Is the set of eigenvalues of a symmetric matrix the same as $\{\langle Ax , x\rangle : x\in\mathbb{R}^n,\|x\|=1\}$?

Question

Let $A$ be a real symmetric $n\times n$ matrix, and let $X$ be the set of the eigenvalues of $A$. I was wondering if $$X = \{ \langle Ax , x\rangle : x\in\mathbb{R}^n,\|x\|=1 \}.$$ I think that the equality holds:

Let $\lambda\in X$. Since $A$ is symmetric, we have that $\lambda$ is real. Then, there exists a unit vector $v$ in $\mathbb{R}^n$ such that $Av = \lambda v$. Thus, $$\langle Av,v\rangle = \langle\lambda v,v\rangle = \lambda\langle v,v\rangle = \lambda \|v\|^2 = \lambda.$$ It follows that $\lambda \in \{ \langle Ax , x\rangle : x\in\mathbb{R}^n,\|x\|=1 \}$.

Now, let $\alpha\in \{ \langle Ax , x\rangle : x\in\mathbb{R}^n,\|x\|=1 \}$. Then, there exists a unit vector $u$ in $\mathbb{R}^n$ such that $\alpha = \langle Au,u\rangle$, which implies that $u^TAu = \alpha$. Hence, $\alpha u = uu^TAu = \|u\|^2Au = Au$. Therefore, $\alpha$ is an eigenvalue of $A$.

Is my reasoning correct? Thanks in advance.

Answer 1

The set $X$ has at most $n$ elements. Meanwhile, the set $$ W(A)= \{ \langle Ax , x\rangle : x\in\mathbb{R}^n,\|x\|=1 \}, $$ which is called the numerical range of $A$ is uncountably infinite as long as $A$ is not a scalar multiple of the identity.

The numerical range is always convex (this is the well-known Hausdorff–Toeplitz theorem), and it always contains the spectrum.

In summary, your equality can only occur if $A$ is a scalar multiple of the identity.

Answer 2

Now, let $\alpha\in \{ \langle Ax , x\rangle : x\in\mathbb{R}^n,\|x\|=1 \}$. Then, there exists a unit vector $u$ in $\mathbb{R}^n$ such that $\alpha = \langle Au,u\rangle$, which implies that $u^TAu = \alpha$. Hence, $\alpha u = uu^TAu = \|u\|^2Au = Au$. Therefore, $\alpha$ is an eigenvalue of $A$.

This is incorrect. It's $u^T u$ that is equal to $\| u \|^2$; the multiplication $uu^T$ going the other way is an $n \times n$ matrix, not a scalar. As Andrew says in the comments, there's no reason for $u$ to be an eigenvector; by hypothesis $u$ can be an arbitrary unit vector.

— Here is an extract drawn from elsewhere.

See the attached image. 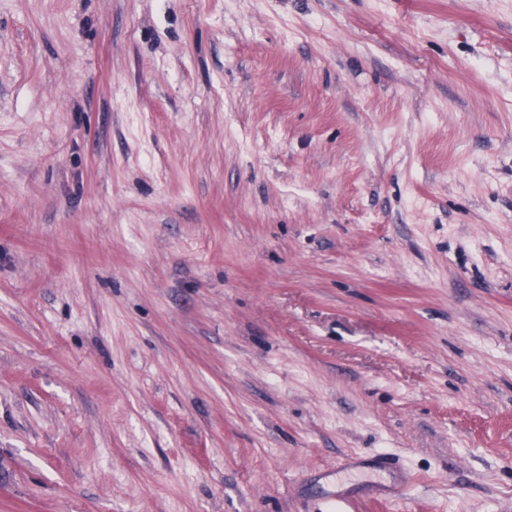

The numerical range $\{ \langle Ax, x \rangle : x \in \mathbb{R}^n, \| x \| = 1 \}$ is in fact always the closed interval $[\lambda_n, \lambda_1]$, where $\lambda_1 \ge \lambda_2 \ge \dots \ge \lambda_n$ are the eigenvalues of $A$ in decreasing order. This follows pretty straightforwardly from the spectral theorem.

I know how to prove that the values of the given set are bounded by $\lambda$, but how can I show that the only unit vectors $x$ such that $\langle Ax, x \rangle = \lambda$ are eigenvalues of $\lambda$?

Write $f(x) = \langle Ax, x \rangle$. If $v$ is such that $f(v) = \lambda_1$ attains its maximum value then the derivative $df_v$ must be equal to zero. This derivative is given by the linear map

$$w \mapsto \langle Av, w \rangle + \langle Aw, v \rangle = 2 \langle Av, w \rangle$$

where the condition that $w$ lies in the tangent space to $v$ on the unit sphere gives that $\langle v, w \rangle = 0$. So we get that if $w$ is orthogonal to $v$ then it must also be orthogonal to $Av$; this gives that $Av$ is a scalar multiple of $v$ as desired (and hence that the maximum value $\lambda_1$ really is an eigenvalue). This argument does not rely on the spectral theorem and in fact is the beginning of a proof of the spectral theorem.